Un magasin qui ne ressemble (surtout) pas à un magasin

Les DNVB se lancent donc dans le retail physique mais en redéfinissant le concept de magasin. A côté de son appartement parisien, Sézane compte un espace conciergerie où seront proposés des services de retouche, de cordonnerie et de pressing. La marque de prêt-à-porter a aussi ouvert une "librairie". Les clientes y retrouvent les articles de maroquinerie de la marque, des livres et de quoi s'installer pour prendre un café, "offert bien entendu", précise Daniela Leonini Bournazac. Ecoute, partage de bons plans… L'objectif du personnel de vente est de faire passer un bon moment aux client(e)s. Même son de cloche chez l'opticien Jimmy Fairly où les vendeurs perçoivent un variable sur la qualité du moment qu'ils font passer aux clients.

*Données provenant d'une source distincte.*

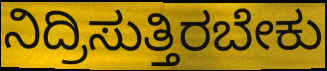
ನಿದ್ರಿಸುತ್ತಿರಬೇಕು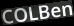
COLBenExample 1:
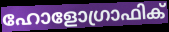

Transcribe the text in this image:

ഹോളോഗ്രാഫിക്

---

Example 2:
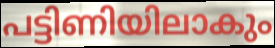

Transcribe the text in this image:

പട്ടിണിയിലാകും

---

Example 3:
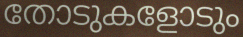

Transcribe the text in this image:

തോടുകളോടും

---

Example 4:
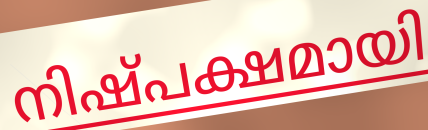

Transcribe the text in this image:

നിഷ്പക്ഷമായി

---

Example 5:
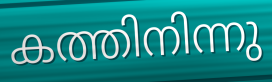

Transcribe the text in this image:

കത്തിനിന്നുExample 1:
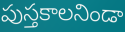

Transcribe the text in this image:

పుస్తకాలనిండా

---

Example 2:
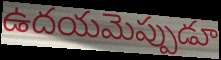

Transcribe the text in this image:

ఉదయమెప్పుడూ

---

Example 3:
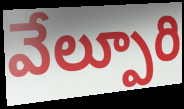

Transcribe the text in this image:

వేల్పూరి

Est-ce que cette nouvelle manière de vendre a des conséquences sur l'activité des marques et des distributeurs traditionnels ? Oui et non. Mis à part le cas de Dollar Shave Club (qui s'est accaparée en quatre ans 16% du marché de la lame de rasoir aux Etats-Unis), les DNVB ne s'érigent pas comme de sérieux nouveaux concurrents. "Même si Sézane fait 100 millions d'euros de chiffre d'affaires, cela reste un tout petit acteur sur le marché de la mode féminine", note Xavier Faure. Sur son marché, Antonin Chartier, cofondateur de Jimmy Fairly fait preuve de la même objectivité : "Il existe 12 000 opticiens en France et nous n'avons que 15 boutiques. Donc il serait faux de dire que nous avons un impact en termes de parts de marché", admet-il. En revanche, l'entrepreneur est certain que sa façon de travailler est étudiée de très près par les acteurs traditionnels.

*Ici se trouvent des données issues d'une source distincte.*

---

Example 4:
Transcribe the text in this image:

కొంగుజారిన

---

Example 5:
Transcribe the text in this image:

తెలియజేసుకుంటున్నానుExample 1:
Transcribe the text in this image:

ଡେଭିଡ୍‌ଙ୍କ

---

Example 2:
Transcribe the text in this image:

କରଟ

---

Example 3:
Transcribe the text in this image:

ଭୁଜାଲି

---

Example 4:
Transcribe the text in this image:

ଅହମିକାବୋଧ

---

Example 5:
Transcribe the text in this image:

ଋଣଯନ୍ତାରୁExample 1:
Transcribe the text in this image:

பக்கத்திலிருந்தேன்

Des alliés pour contrer Amazon ?

De fait, la fraicheur de ces jeunes marques, leur capacité à créer du contenu et à "inspirer" leur communauté titillent les mastodontes (marque ou distributeur) du secteur. Certains font le choix de la collaboration. C'est le cas par exemple d'Aigle, d'Agnès B ou encore de Princesse Tam Tam qui ont noué des partenariats avec Le Slip Français. D'autres optent pour la pure et simple reproduction. C'est le cas de la marque Bic qui a copié le modèle de Dollar Shave Club en lançant une offre de vente en ligne de rasoirs masculins par abonnement en France.

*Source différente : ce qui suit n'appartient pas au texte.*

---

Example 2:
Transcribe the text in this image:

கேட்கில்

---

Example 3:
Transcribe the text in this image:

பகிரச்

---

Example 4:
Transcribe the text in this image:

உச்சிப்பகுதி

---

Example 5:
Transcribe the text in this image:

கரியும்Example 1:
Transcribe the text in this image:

Outre-Atlantique, les offensives sont plus franches. Le géant de la distribution Walmart s'est offert, en juin dernier, l'entreprise Bonobos pour 310 millions de dollars en cash. Andy Dunn, le fondateur de Bonobos, n'est autre que le père du concept de DNVB qu'il décrit dans un article publié en mai 2016 sur medium. Fondée en 2007 à New York, sa start-up a commencé par vendre des pantalons en ligne puis a peu à peu élargi sa gamme de produits avec des chemises, costumes et autres vêtements pour hommes. Elle dispose désormais de showrooms physiques et de corners dans les magasins Nordstrom, indiquent nos confères de LSA.

Les digital native vertical brands ne semblent donc pas constituer une menace pour les retailers, mais plutôt de véritables alliées pour leur permettre de passer dans l'ère de "l'expérientielle". Une carte qui leur permettra peut-être de mieux faire face Amazon... un rival bien plus inquiétant.